The DB is 3.2GB at the moment and 1.6GB compressed, so compression seems to be useful. The trailing "rm -rf" is a puzzler; shouldn't "--remove-files" cause tar to remove bugs_copy after archiving it? Or does it only remove the files and not the directory?
My docs don't have a --removefiles option, so I don't know what it does... You probably want to do a 'real' backup weekly, though, just for sanity's sake.
Hmm, mothra doesn't have a remove-files option either, so I guess it's irrelevant. The man page on buttmonkey says it removes files but doesn't mention directories. What's a "real" backup?
mysqldump is what I meant by a 'real' backup. Maybe I'm just paranoid. OTOH, theres replicated backups on a separate machine now, and the chances of that machine, an dboth of bmo's disks dying is probably fairly low, and for that to happen and the backups to die somehow... I'm just thinking back to that corrupted index problem we had a while back, plus a feeling of paranoia.

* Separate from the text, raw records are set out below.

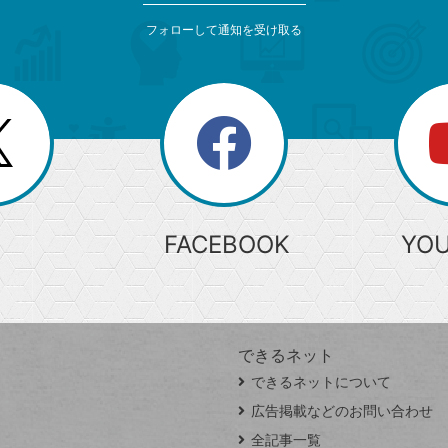
フォローして通知を受け取る
search
検
索
FACEBOOK
YO
できるネット
できるネットについて
広告掲載などのお問い合わせ
全記事一覧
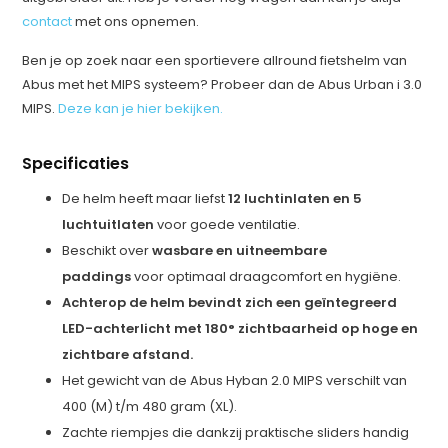
contact
met ons opnemen.
Ben je op zoek naar een sportievere allround fietshelm van
Abus met het MIPS systeem? Probeer dan de Abus Urban i 3.0
MIPS.
Deze kan je hier bekijken.
Specificaties
De helm heeft maar liefst
12 luchtinlaten en 5
luchtuitlaten
voor goede ventilatie.
Beschikt over
wasbare en uitneembare
paddings
voor optimaal draagcomfort en hygiëne.
Achterop de helm bevindt zich een geïntegreerd
LED-achterlicht met 180° zichtbaarheid op hoge en
zichtbare afstand.
Het gewicht van de Abus Hyban 2.0 MIPS verschilt van
400 (M) t/m 480 gram (XL).
Zachte riempjes die dankzij praktische sliders handig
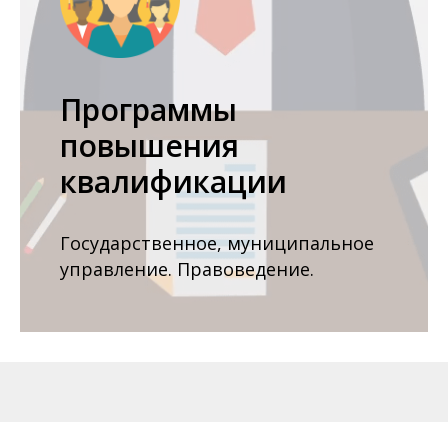
Программы
повышения
квалификации
Государственное, муниципальное
управление. Правоведение.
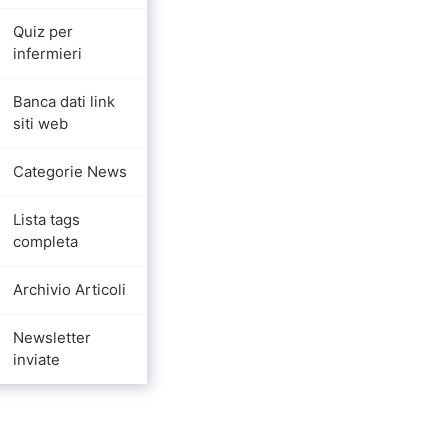
Quiz per
infermieri
Banca dati link
siti web
Categorie News
Lista tags
completa
Archivio Articoli
Newsletter
inviate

How long does the mysqlhotcopy take compared to the dump, btw?
We fixed the corrupted indexes problems by dumping the data and reimporting it. Doing a mysqldump now doesn't give us anything that a hotcopy does, since we can always dump/reimport the hotcopy later. hotcopy takes about 5 minutes on mothra; dump takes somewhere around an hour.
Is this still an issue? Can't shadow be backed up now it's reliable?
Now that we're using real replication rather than the shadowdb stuff, a backup of the replication would be fine. I haven't noticed this lockup for a while. Whether thats due to lower load, or a faster machine/disks/etc, I'm not sure.
We've been doing this for the last three months. I've been getting cronmail with the results of "mysqlhotcopy --allowold --keepold bugs /data/backups" on megalon (the replicant server) every night since then.